Wintrust, based in the Chicago suburb of Rosemont, is riding a banking technology trend for 2015, according to Mercator Advisory Group. "We anticipate the increasing convergence of ATMs and mobile banking" in what's commonly called cardless- cash access or mobile-cash access, the Maynard, Mass.-based consulting firm said in its newly released report "2015 Outlook: Banking Channels."

To make the cardless-cash transactions possible on existing ATMs, the Wintrust machines are being outfitted with software from FIS, a technology provider to banks, retailers and payment processors. FIS said Wintrust is the first of its 1,600 mobile-banking clients to roll out cardless cash on a widespread basis.

Canadian-owned BMO Harris Bank has been testing mobile cash technology with its employees and expects a "broader" rollout to ­customers in the first quarter of 2015, a BMO spokesperson said.

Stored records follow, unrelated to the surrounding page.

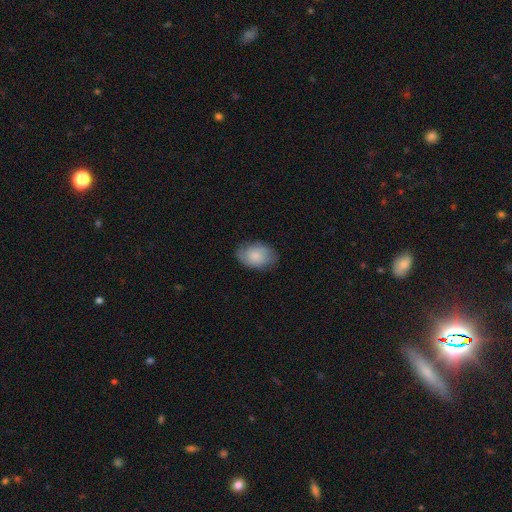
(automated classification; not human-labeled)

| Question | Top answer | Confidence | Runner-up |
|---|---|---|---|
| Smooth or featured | smooth | 75% | featured or disk (19%) |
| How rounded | in between | 86% | round (12%) |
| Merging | none | 75% | minor disturbance (19%) |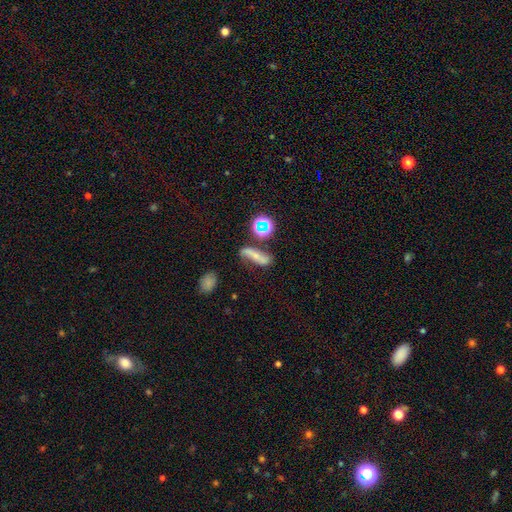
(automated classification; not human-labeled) The model was most divided on "smooth or featured": smooth: 43%, featured or disk: 40%, star or artifact: 17%. More confident: merging — none (52%).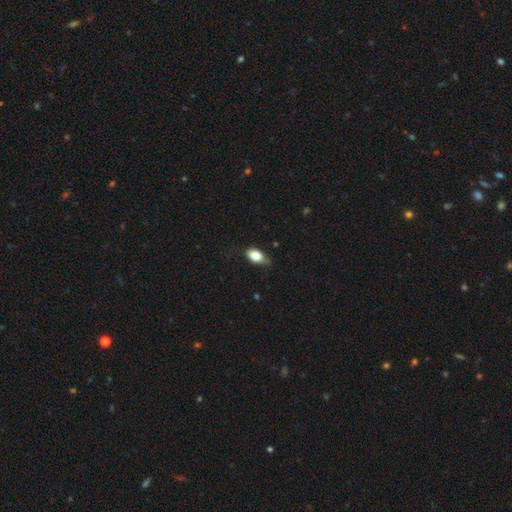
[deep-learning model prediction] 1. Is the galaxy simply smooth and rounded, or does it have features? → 79% smooth, 13% featured or disk, 8% star or artifact.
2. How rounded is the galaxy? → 86% in between, 10% round, 4% cigar-shaped.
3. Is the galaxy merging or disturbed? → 59% none, 32% minor disturbance, 7% major disturbance, 2% merger.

Wintrust, a $19 billion-asset institution with an older customer base, sees the technology as an avenue to develop relationships with its depositors' children, said Thomas Ormseth, senior vice president for noncredit services for Wintrust.

"Going forward, given the proliferation of smartphones and the user acceptance of the younger crowd, we need to be in that space," Ormseth said.

Here's how cardless-cash machines work at Wintrust:

Consumers can use their Wintrust mobile app to preset how much money they want to withdraw from the ATM on future visits. Once they arrive at the ATM, they sign into the mobile banking app on their phone with their four-digit password. On the phone, they select the cardless cash option, which then opens the smartphone's camera. Then, on the ATM screen, the customer touches the "cardless cash" button, which creates a QR code, a square matrix-style bar code. Customers hold their smartphones over the QR code on the ATM screen, tap submit, and the ATM dispenses their cash. The receipt heads straight to the phone.

The withdrawal takes about 10 seconds, compared with about 40 seconds for a traditional ATM withdrawal, Wintrust said.